+++ Records for the exercise +++

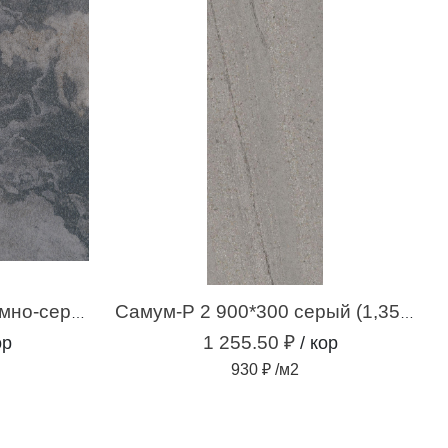
Респект-Р 5 600*600 темно-серый (1,44 м.кв.)
Самум-Р 2 900*300 серый (1,35 м.кв.)
1 255.50 ₽
ор
/ кор
930 ₽ /м2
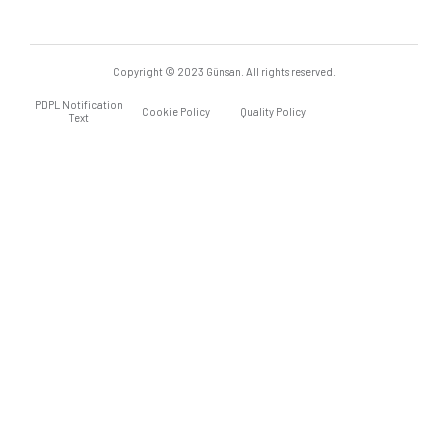
Copyright © 2023 Günsan. All rights reserved.
PDPL Notification
Cookie Policy
Quality Policy
Text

+++

_Your instructions_. Repeat the records exactly but leave out the images.

_Solution to the problem_.
Респект-Р 5 600*600 темно-серый (1,44 м.кв.)
Самум-Р 2 900*300 серый (1,35 м.кв.)
1 255.50 ₽
ор
/ кор
930 ₽ /м2
Copyright © 2023 Günsan. All rights reserved.
PDPL Notification
Cookie Policy
Quality Policy
Text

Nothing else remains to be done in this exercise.